Transition State Clustering for Interaction Segmentation and Learning
Fabian Hahne, Vignesh Prasad, Alap Kshirsagar, Dorothea Koert, Ruth Maria Stock-Homburg, Jan Peters, Georgia Chalvatzaki
TL;DR
This paper tackles segmentation errors in learning Human-Robot Interactions when using only human observations by introducing Transition State Clustering (TSC) on top of a Hidden Markov Model (HMM). The method trains an HMM on joint human-robot trajectories and then learns a second HMM over observations near transition boundaries, capturing transition states that commonly cause misclassifications. By using the forward variable computed from human observations and conditioning robot outputs through the augmented model, the approach yields improved trajectory predictions across handshake and fistbump tasks, with notable reductions in mean squared error and minimal overhead. This hierarchical HMM-TSC framework enhances segmentation fidelity and predictive performance in HRI, enabling more reliable robot responses to human actions.
Abstract
Hidden Markov Models with an underlying Mixture of Gaussian structure have proven effective in learning Human-Robot Interactions from demonstrations for various interactive tasks via Gaussian Mixture Regression. However, a mismatch occurs when segmenting the interaction using only the observed state of the human compared to the joint state of the human and the robot.

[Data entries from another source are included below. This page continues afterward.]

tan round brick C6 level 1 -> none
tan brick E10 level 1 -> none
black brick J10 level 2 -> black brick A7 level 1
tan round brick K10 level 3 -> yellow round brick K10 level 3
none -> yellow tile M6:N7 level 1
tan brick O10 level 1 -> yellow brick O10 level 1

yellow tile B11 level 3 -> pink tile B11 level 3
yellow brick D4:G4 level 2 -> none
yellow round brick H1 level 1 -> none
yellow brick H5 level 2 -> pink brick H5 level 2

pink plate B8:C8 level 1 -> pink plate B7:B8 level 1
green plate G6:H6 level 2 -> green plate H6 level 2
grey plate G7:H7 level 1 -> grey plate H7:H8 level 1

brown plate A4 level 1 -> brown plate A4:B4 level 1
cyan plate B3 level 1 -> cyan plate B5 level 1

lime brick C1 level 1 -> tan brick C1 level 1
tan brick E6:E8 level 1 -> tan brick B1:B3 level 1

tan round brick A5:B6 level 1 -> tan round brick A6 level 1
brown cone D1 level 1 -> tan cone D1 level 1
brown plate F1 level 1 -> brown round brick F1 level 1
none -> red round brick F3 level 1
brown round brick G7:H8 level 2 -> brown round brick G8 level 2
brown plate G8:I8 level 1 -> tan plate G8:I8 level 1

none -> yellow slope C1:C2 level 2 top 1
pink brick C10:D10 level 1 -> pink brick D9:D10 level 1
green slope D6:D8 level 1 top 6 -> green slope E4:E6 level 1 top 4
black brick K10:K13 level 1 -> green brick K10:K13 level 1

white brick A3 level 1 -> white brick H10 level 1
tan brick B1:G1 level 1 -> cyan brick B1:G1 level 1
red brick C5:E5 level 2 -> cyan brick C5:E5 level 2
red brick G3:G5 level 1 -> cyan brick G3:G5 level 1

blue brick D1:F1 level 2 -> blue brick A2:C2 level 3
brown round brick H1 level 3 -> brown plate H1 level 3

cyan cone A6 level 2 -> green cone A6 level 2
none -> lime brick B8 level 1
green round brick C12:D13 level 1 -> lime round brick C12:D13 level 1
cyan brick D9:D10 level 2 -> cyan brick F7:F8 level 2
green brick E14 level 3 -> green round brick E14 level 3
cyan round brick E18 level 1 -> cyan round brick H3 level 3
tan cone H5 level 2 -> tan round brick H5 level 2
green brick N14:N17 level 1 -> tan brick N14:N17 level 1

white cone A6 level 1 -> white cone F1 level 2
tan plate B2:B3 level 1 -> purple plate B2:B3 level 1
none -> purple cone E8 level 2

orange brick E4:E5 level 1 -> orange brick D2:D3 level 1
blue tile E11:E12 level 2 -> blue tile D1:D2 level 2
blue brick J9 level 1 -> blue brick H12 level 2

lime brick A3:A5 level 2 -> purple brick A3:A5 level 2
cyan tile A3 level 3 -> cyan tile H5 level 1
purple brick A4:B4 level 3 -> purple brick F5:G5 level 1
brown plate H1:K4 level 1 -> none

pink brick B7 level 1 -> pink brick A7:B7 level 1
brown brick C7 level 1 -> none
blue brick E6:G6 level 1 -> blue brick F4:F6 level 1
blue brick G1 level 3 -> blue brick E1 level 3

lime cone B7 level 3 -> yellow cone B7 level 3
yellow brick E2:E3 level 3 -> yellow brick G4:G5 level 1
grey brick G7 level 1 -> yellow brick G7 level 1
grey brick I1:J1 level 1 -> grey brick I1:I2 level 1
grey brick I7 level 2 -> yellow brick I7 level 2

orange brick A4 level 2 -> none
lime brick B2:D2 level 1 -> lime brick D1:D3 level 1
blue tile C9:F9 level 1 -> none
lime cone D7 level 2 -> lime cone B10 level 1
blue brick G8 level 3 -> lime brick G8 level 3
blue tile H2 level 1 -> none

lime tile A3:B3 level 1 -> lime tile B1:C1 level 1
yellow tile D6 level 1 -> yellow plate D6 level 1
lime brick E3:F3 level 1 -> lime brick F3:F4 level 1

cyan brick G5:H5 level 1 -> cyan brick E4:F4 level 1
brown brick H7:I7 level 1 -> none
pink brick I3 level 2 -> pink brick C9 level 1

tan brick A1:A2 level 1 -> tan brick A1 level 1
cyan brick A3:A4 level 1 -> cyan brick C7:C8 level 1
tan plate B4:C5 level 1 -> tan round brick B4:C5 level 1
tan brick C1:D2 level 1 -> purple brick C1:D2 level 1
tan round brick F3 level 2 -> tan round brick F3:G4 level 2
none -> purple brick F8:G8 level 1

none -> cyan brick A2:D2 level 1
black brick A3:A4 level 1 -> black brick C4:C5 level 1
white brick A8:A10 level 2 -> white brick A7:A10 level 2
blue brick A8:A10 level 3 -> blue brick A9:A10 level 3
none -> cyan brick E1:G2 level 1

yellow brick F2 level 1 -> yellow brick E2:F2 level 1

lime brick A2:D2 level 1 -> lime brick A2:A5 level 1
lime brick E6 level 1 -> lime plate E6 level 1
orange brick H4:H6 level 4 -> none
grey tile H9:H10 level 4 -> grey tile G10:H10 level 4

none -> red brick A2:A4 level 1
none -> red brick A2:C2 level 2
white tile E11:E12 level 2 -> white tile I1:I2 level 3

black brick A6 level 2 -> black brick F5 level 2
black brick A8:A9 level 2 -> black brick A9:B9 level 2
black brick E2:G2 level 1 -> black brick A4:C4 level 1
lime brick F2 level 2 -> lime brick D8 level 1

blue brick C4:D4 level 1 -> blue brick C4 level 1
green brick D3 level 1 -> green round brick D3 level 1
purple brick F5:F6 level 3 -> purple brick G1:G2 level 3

To enhance this underlying segmentation and subsequently the predictive abilities of such Gaussian Mixture-based approaches, we take a hierarchical approach by learning an additional mixture distribution on the states at the transition boundary. This helps prevent misclassifications that usually occur in such states. We find that our framework improves the performance of the underlying Gaussian Mixture-based approach, which we evaluate on various interactive tasks such as handshaking and fistbumps.